Sep 7, 2019

How Ghost Ads Can Help Prove the Incremental Revenue of Campaign Spend

Ghost ads monitor a control group of target consumers.It’s not enough for an ad to simply trigger a sale: Today’s marketers want to know which ad it was, and on which platform and network it was featured. Ghost ads are emerging as one of the most popular measurement solutions to monitor ad efficacy and efficiency.

These types of ads, introduced by Google in 2015, are now receiving more recognition by the industry at large for their use on Google and Facebook. As Google notes, “It’s difficult to know whether that marketing expenditure is making an impact . . . The pressure to prove value is all the more important because marketers know the budget for one campaign can often determine the investment for their next one.”

But what are ghost ads? And can brands really benefit from their use? Let’s take a look at how this form of advertising is being used by publishers today.

The Potential to Reach More Consumers
Ghost ads are essentially conversion lift tests which, as Shane O’Neill, director of content at Nanigans, explains, monitor a control group of target consumers and flag when a brand’s ad would have been served to a user in that group. An advertiser can then bid on that impression using a ghost ad, which is so named because it is invisible to the user. If the bid wins, the ad is fed to the control group.

This data can be seen by the advertiser and ad platform and is used to ascertain whether there is a difference in consumer behavior among those who have seen the ad versus those who did not see it. O’Neill concludes that ghost ads “create apples-to-apples comparisons of users who were exposed to ads versus users who would have been exposed to ads.”

Another Means to Measure Incrementality
The use of these ads to test consumer behavior answers a huge question for the advertiser: Did my campaign spend result in incremental revenue? Incrementality is “measuring the lift that advertising spend provides to the conversion rate of the target population,” explains Rick Bruner, vice chair for the U.S. at i-com.

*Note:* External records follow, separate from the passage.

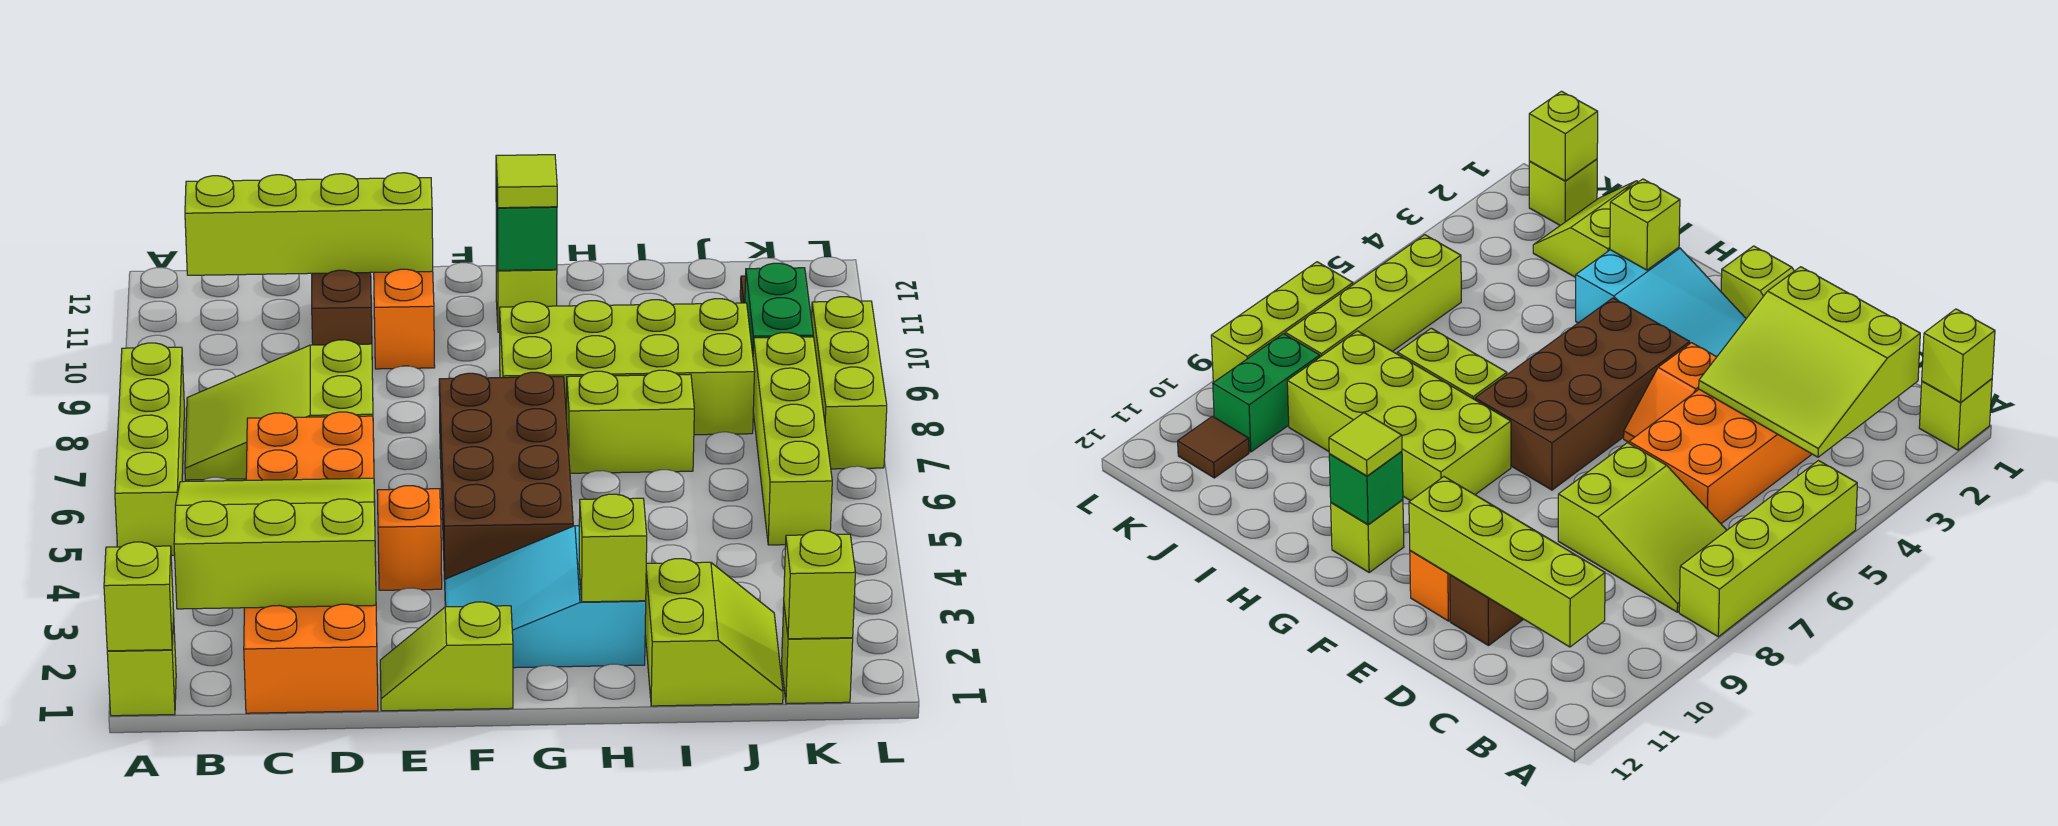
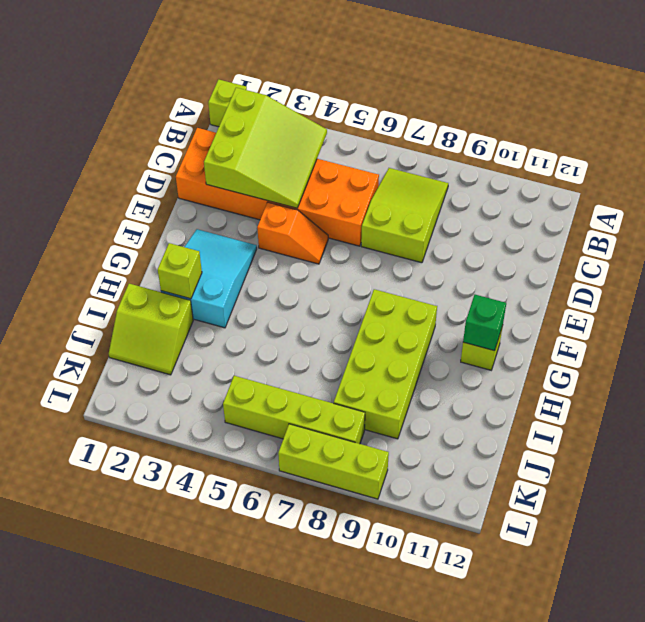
none -> lime 1x4 brick [115,343,185,555]
none -> brown 1x2 brick [312,270,372,345]
none -> lime 1x2 slope [380,602,513,711]

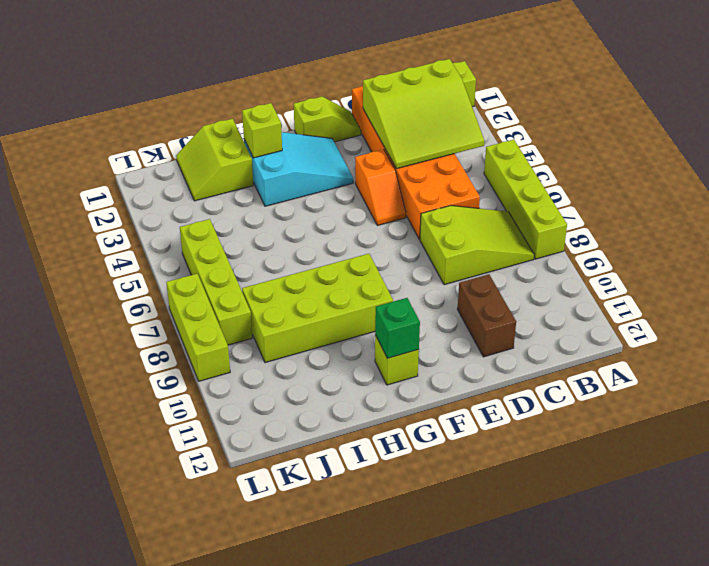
none -> orange 1x2 brick [374,269,435,369]
none -> brown 2x4 brick [439,372,573,580]
none -> lime 1x2 brick [567,370,694,473]

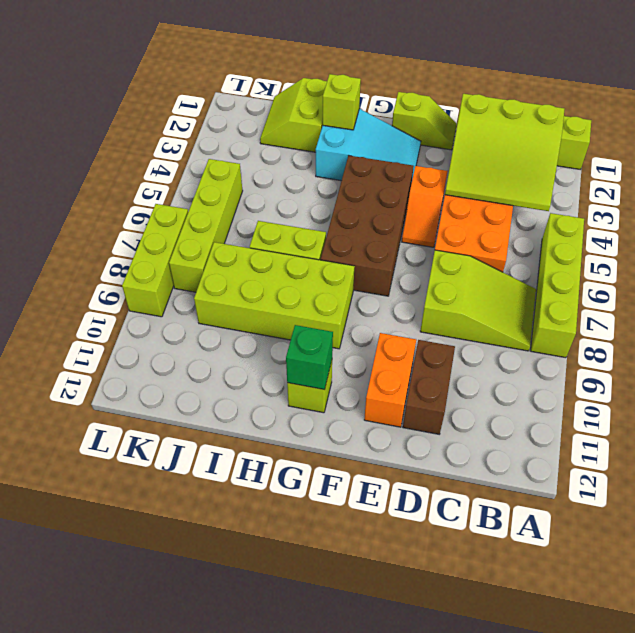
none -> lime 1x1 brick [782,607,853,704]
none -> green 1x2 brick [745,263,813,354]
none -> brown 1x1 tile [1178,416,1249,478]

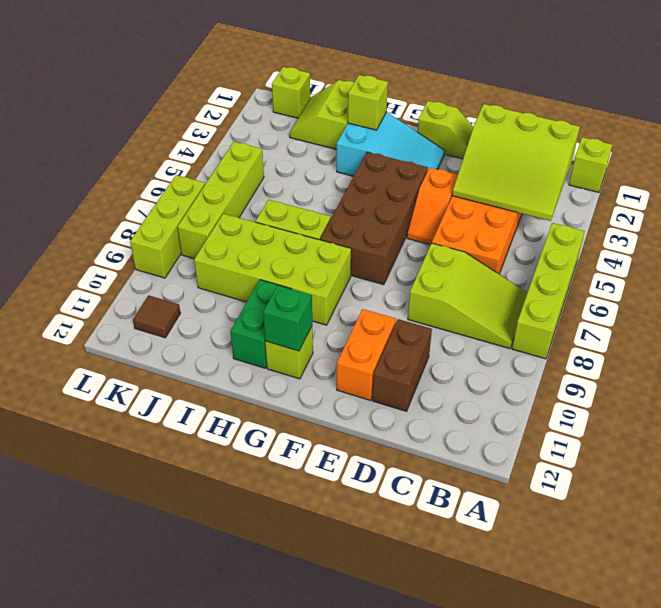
green 1x2 brick [230,280,291,368] -> green 1x2 brick moved to [745,263,813,354]
none -> lime 1x1 brick [104,542,174,651]
none -> lime 1x4 brick [185,173,433,275]
none -> lime 1x1 brick [784,530,855,639]

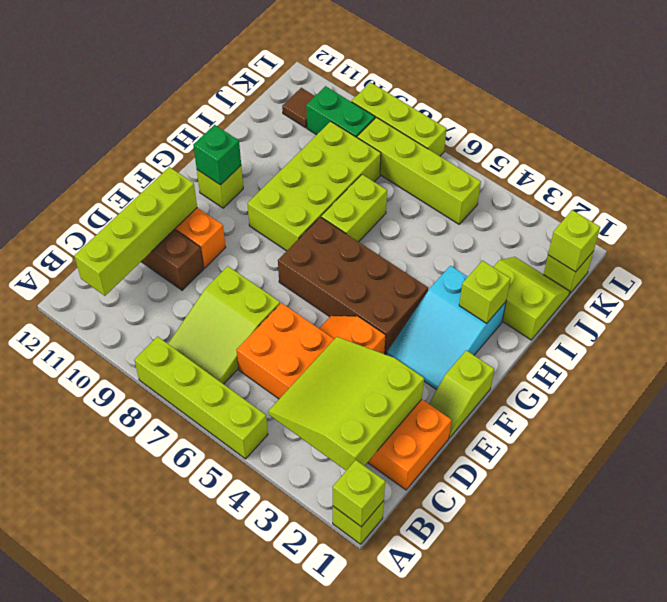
none -> lime 1x1 tile [496,155,557,208]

“We’re good at targeting the people who are already most inclined to buy a product,” he continues. “So for the advertiser, the question then is: What effect did my ads have on that target audience above the rate at which they would have bought anyway, absent the advertising?”

Using these ads to measure incrementality is easy. An ad campaign is fed out to a group of targeted consumers while at the same time, a control group of consumers who would have normally been chosen to see that ad is shown the exact same message. Each group’s reactions to the ads are then tracked.

The data from each group can then be compared to identify which ad creative, publisher, platform, user behaviors, piece of content, scheduling, etc., are more likely to generate a winning bid and eventual purchase. This not only answers the incrementality question, this comparison also gleans information for attribution measurement—a win-win.

How Valuable Are Ghost Ads, Really?

In understanding which ads facilitated purchasing and increased revenue, advertisers will be better prepared to optimize their future campaigns. For researchers, these ads eliminate selection bias in the testing. Algorithms often target consumers who are the already the most likely to buy; with ghost ads, publishers discover if the consumer would have bought anyway—regardless of whether they saw the ad.

For advertisers, these ads are a cost-effective measurement tool that’s easy to implement and tracks near real time, putting us one step closer to knowing exactly when a consumer made the decision to buy.

This article first appeared on the Videa blog.